El impacto de esta variabilidad varía según el proceso. En tratamientos térmicos, una tasa de fuga fluctuante entre lotes puede alterar la atmósfera en la cámara, provocando oxidaciones no uniformes y variaciones en la calidad superficial. En procesos químicos, una tasa de fuga variable puede generar condiciones de vacío ligeramente diferentes entre lotes, afectando las velocidades de reacción y la consistencia del producto.
Cómo la tasa de fuga afecta el diseño del sistema
No todas las fugas causan inmediatamente una parada del proceso, lo que puede generar una falsa sensación de seguridad. Si el sistema continúa funcionando, la fuga a menudo se considera aceptable y no se presta atención a ella.
Lo que se pasa por alto es la reserva de diseño. Los procesos de vacío se dimensionan con una cierta capacidad de bombeo adicional para tener en cuenta las condiciones reales de operación. Una fuga va agotando lentamente esta reserva. El sistema sigue funcionando, pero con menor tolerancia a otros factores que puedan requerir mayor atención, como un sello que se desgasta, cambios en las condiciones del proceso, por ejemplo, mayor carga de vapor, o el desgaste progresivo de otros componentes.
Antes de que la fuga cause un problema evidente, la reserva ya se ha agotado.
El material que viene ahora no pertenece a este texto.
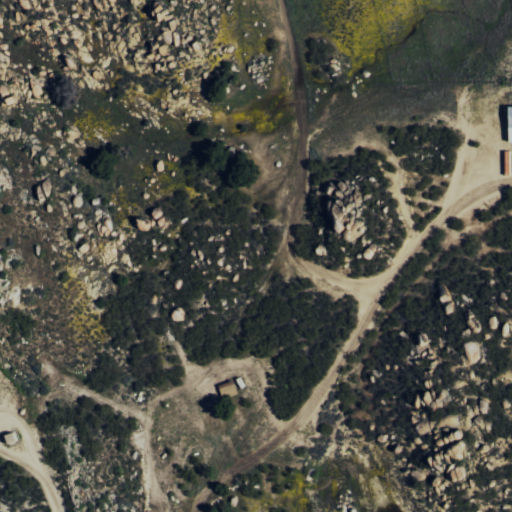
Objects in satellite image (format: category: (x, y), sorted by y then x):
building: (511, 109)
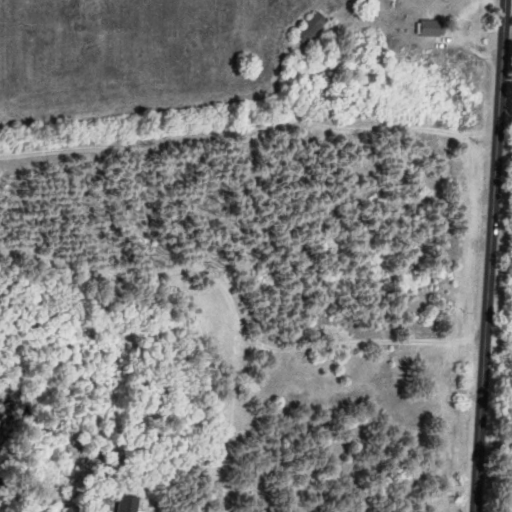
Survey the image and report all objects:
building: (314, 28)
building: (435, 28)
road: (490, 256)
building: (130, 504)
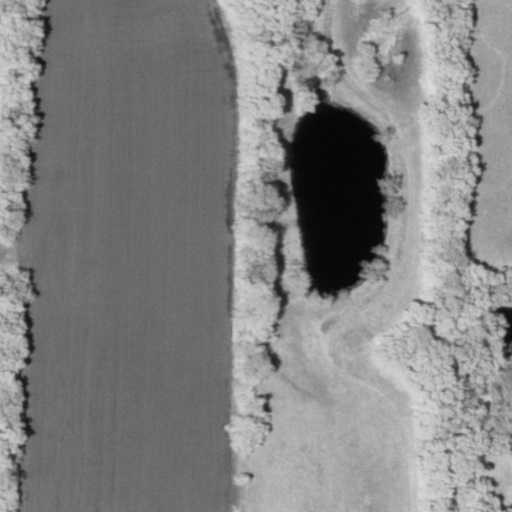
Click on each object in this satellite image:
crop: (122, 258)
Y lo que comenzó como una tasa de fuga aceptable, se convierte en la causa por la cual el sistema deja de funcionar.
Una fuga no necesariamente provoca una parada, pero desgasta la reserva de seguridad hasta que un fallo sea inevitable.
Conclusión
La tasa de fuga no es un valor único e inmutable. Está influenciada por diversos factores, como presión, temperatura, ubicación de la fuga y tipo de gas. Una fuga que parece insignificante en ciertas condiciones puede ser crítica en otras. Solo quienes comprenden los factores que determinan la tasa de fuga pueden abordarla eficazmente.
Medidas prácticas
– Realice pruebas en condiciones de operación. Las mediciones de tasa de fuga a temperatura ambiente o en vacío grueso quizás no reflejen el rendimiento real. Realice pruebas en condiciones operativas representativas.
– Considere el volumen del sistema. En un sistema grande, incluso una fuga crítica puede pasar desapercibida en la prueba. Al usar el método de aumento de presión, interprete el resultado en relación con el volumen del sistema: tasa de fuga = (ΔP × V) / t.
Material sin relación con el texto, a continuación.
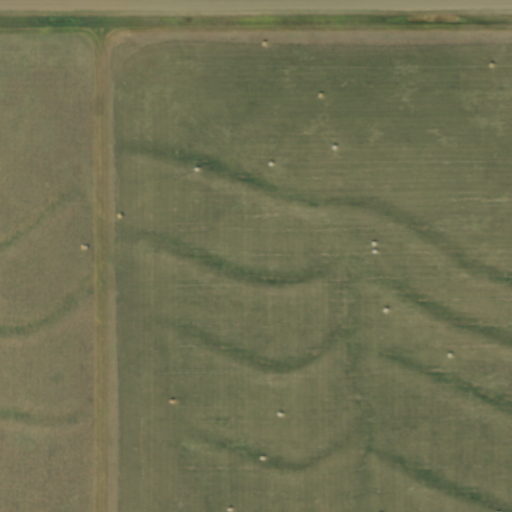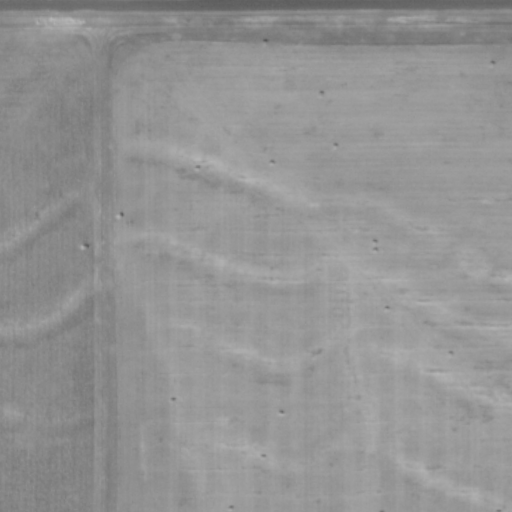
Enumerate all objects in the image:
road: (256, 8)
– Defina qué tasa de fuga es aceptable para su proceso. No existe una tasa de fuga universalmente aceptada. Establezca su límite basado en los requisitos de su proceso y la reserva de diseño de seguridad, no en reglas generales.
– Monitoree la tasa de fuga a lo largo del tiempo. Una medición aislada aporta poca información. Una tendencia creciente indica que su reserva se está agotando y que es necesario actuar antes de que afecte el rendimiento.
– No espere a que ocurra una falla. Antes de que una fuga cause un problema visible, la reserva ya se ha agotado. Incluya pruebas de hermeticidad en su programa de mantenimiento regular y actúe de manera temprana y planificada ante desviaciones.